Bruxelles n’est pas tendre avec Paris. Le courrier rappelle les arrêts du tribunal administratif de Rennes du 25 octobre 2007 et de la Cour administrative d’appel de Nantes du 1er décembre 2010 qui « ont déclaré que l’Etat français était fautif aux motifs, notamment, qu’un très grand nombre d’élevages en infraction avaient été systématiquement régularisés ».

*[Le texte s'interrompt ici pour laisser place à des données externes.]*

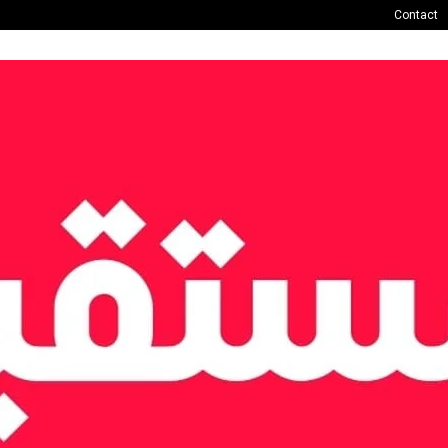
Contact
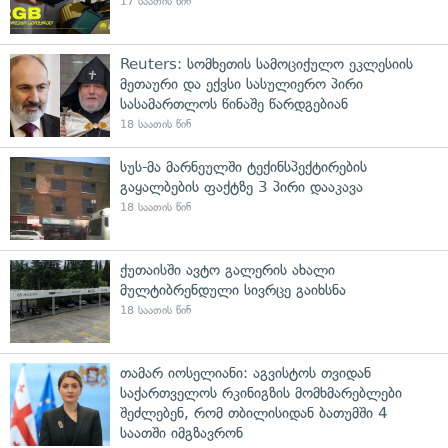
17 საათის წინ
Reuters: სომხეთის სამოციქულო ეკლესიის
მეთაური და ექვსი სასულიერო პირი
სასამართლოს წინაშე წარდგებიან
18 საათის წინ
სუს-მა მარნეულში ტექინსპექტირების
გაყალბების ფაქტზე 3 პირი დააკავა
18 საათის წინ
ქუთაისში ავტო გალერის ახალი
მულტიბრენდული სივრცე გაიხსნა
18 საათის წინ
თამარ იოსელიანი: აგვისტოს თვიდან
საქართველოს რკინიგზის მომხმარებლები
შეძლებენ, რომ თბილისიდან ბათუმში 4
საათში იმგზავრონ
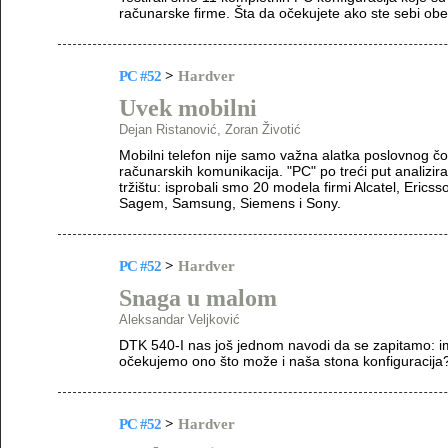
računarske firme. Šta da očekujete ako ste sebi ob
PC #52
>
Hardver
Uvek mobilni
Dejan Ristanović, Zoran Životić
Mobilni telefon nije samo važna alatka poslovnog čo
računarskih komunikacija. "PC" po treći put analizi
tržištu: isprobali smo 20 modela firmi Alcatel, Erics
Sagem, Samsung, Siemens i Sony.
PC #52
>
Hardver
Snaga u malom
Aleksandar Veljković
DTK 540-I nas još jednom navodi da se zapitamo: im
očekujemo ono što može i naša stona konfiguracija
PC #52
>
Hardver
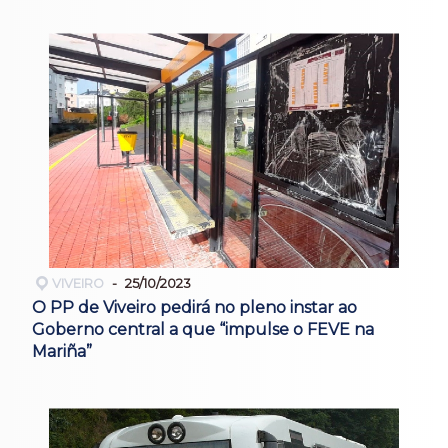
VIVEIRO
25/10/2023
O PP de Viveiro pedirá no pleno instar ao
Goberno central a que “impulse o FEVE na
Mariña”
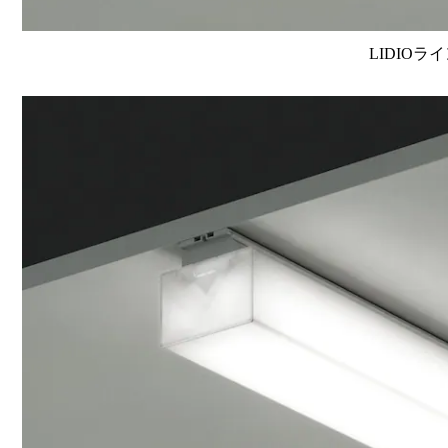
LIDIOラ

Le questionnaire aborde ensuite :

  • La localisation des marées vertes et les volumes d’algues échoués
  • les conditions de régularisation des élevages entre 2000 et 2010
  • l’objectif d’atteinte du bon état écologique des eaux reporté de 2015 à 2027 (Directive cadre sur l’eau, 2000/60/CE)
  • les travaux de recherche scientifique
  • le compostage des algues ramassées sur les plages
  • la méthanisation des lisiers de porc
  • l’assainissement des eaux usées
  • les objectifs chiffrés de réduction des flux de nitrates dans les cours d’eau vers les eaux marines
  • la reconquête des zones humides naturelles
  • les évolutions des systèmes de production agricole, basées sur le volontariat des agriculteurs
  • le renforcement des contrôles sur les exploitations agricoles
  • la généralisation de la gestion des effluents d’azote à toute la région Bretagne
  • la gouvernance et le financement public et privé du plan anti algues vertes.

Pour Eau et rivières de Bretagne, « ces questions sont parfaitement légitimes ; elles font écho à l’inquiétude des citoyens sur l’efficacité de la politique française de protection des eaux ».

Réponse à la fin du mois d’octobre 2011- Bien que les marées vertes touchent également les Pays-de-la-Loire et que les pollutions aux nitrates affectent la moitié du territoire national, les interrogations de Bruxelles ne portent que sur le territoire breton. C’est ainsi que le dossier a été transmis à la préfecture de Bretagne, à Rennes. La préfecture a expliqué à l’AFP que « la réponse française est en train d’être formulée » et serait donnée d’ici à la fin du mois d’octobre.